CES VIDÉOS ANTI-NOIRS QUI FONT FUREUR EN CHINE
Un documentaire de la chaîne BBC Africa Eye révèle les dessous d’un business très particulier : des mises en scène, devenues virales sur les réseaux sociaux chinois, montrent des enfants africains tournés en ridicule

Leurs parents pensaient qu’ils allaient apprendre le chinois ou que les vidéos tournées dans leur village allaient être envoyées à des ONG. Les enfants, eux, s’amusaient à répéter des chorégraphies et apprenaient de bon cœur des textes qu’ils récitaient sans les comprendre. Ils étaient à mille lieues d’imaginer que les vidéos filmées par un jeune Chinois, qu’ils pensaient être un travailleur humanitaire, étaient en fait destinées à être commercialisées sur les réseaux sociaux, pour des sommes allant de 10 à 70 dollars.

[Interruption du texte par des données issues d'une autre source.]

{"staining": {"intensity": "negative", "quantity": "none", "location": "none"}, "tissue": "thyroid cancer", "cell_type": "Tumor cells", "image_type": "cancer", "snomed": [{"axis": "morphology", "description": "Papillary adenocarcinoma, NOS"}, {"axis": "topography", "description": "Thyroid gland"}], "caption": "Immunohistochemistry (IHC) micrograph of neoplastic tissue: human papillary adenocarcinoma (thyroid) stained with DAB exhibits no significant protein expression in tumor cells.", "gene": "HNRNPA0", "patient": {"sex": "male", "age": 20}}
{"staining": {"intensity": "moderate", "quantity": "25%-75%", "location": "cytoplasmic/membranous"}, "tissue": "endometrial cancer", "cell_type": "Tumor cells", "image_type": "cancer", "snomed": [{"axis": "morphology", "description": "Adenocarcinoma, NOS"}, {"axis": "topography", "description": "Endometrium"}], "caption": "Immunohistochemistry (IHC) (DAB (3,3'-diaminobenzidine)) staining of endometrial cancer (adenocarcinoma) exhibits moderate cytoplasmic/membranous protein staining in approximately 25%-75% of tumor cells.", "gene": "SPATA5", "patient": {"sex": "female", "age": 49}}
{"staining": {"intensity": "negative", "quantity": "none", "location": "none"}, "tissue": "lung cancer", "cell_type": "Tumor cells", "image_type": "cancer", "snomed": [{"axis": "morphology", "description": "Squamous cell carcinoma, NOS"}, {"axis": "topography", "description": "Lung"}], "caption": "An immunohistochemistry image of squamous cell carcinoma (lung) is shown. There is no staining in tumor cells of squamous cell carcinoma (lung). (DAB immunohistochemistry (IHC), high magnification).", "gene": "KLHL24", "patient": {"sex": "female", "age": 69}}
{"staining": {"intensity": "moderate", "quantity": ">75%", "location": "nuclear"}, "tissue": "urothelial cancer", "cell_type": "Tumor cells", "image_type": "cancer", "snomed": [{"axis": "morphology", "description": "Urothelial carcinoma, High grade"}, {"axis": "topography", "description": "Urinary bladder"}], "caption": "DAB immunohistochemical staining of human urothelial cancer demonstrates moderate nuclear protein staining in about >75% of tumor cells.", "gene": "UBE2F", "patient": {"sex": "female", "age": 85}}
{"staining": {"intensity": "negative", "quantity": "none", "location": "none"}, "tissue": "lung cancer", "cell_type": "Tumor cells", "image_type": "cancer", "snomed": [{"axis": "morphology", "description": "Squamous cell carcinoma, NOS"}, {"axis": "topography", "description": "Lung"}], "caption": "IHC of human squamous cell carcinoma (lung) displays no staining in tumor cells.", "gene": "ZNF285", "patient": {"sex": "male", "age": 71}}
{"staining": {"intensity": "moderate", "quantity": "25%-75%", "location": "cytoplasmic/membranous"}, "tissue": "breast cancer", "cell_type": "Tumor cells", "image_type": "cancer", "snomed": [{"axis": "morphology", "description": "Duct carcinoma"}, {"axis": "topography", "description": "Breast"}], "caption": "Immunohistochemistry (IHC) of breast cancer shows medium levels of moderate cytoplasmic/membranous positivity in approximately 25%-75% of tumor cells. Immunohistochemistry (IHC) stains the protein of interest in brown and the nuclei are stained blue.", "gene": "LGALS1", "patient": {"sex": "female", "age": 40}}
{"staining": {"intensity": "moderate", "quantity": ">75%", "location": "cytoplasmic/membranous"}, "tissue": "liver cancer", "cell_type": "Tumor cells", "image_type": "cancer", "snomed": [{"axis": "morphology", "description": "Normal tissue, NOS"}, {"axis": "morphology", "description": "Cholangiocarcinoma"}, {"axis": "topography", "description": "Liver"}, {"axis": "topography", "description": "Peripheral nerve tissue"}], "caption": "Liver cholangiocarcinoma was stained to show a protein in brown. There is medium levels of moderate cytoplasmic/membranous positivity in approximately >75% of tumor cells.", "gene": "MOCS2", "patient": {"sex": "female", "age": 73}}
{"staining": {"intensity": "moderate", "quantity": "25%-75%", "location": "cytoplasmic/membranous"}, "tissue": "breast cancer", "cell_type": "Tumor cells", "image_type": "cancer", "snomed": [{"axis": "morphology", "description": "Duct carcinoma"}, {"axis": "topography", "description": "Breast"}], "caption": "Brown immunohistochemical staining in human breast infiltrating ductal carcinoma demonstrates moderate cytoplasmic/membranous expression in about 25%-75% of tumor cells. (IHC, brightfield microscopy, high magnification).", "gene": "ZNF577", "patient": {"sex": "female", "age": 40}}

Partagées sur Facebook ou sur le réseau Douyin, la version chinoise de TikTok, ces vidéos vendues à des particuliers ou des personnalités montrent des enfants noirs, qui chantent, dansent et déclament en chœur des messages. Ceux-ci sont parfois innocents – « Joyeux anniversaire », « Félicitations pour ton mariage » – mais pas toujours. Sur certaines vidéos, les enfants entonnent des chansons à la gloire de la Chine, et de toutes jeunes filles adoptent des poses hypersexualisées en se dandinant devant la caméra.
Mais ce n’est pas tout. Dans une vidéo devenue virale en 2020, une vingtaine de petits garçons, tous habillés de la même façon, répètent en chœur des messages racistes. « Je suis un monstre noir [traduction littérale de ce qui correspond au « nègre » chinois] ! J’ai un faible QI ! », s’écrient les bambins gaiement.
« Club des blagues sur les Noirs »
C’est cette vidéo, diffusée par un compte baptisé « Club des blagues sur les Noirs », qui a poussé la journaliste de BBC Africa Eye, Runako Celina, à enquêter sur ce business. Bien au fait de l’ampleur du racisme en Chine pour y avoir elle-même étudié, la journaliste décide de partir à la recherche de la personne à l’origine de cette vidéo du « faible QI ». Une enquête qui durera un an et demi.
« Cela faisait déjà plusieurs années que je voyais passer ces vidéos, qui sont apparues en 2015, raconte-t-elle. Les gens s’indignaient, mais l’industrie continuait à se développer. Au départ, ça a débuté avec des enfants africains, puis ça s’est étendu aux adultes, aux femmes ukrainiennes, thaïlandaises… Mais les seuls mineurs que l’on utilisait, étonnamment, étaient toujours noirs. » Son documentaire de quarante minutes diffusé le 13 juin, « Racisme à vendre », raconte cette quête et cette plongée au cœur d’un système lucratif qui la mènera jusqu’au Malawi.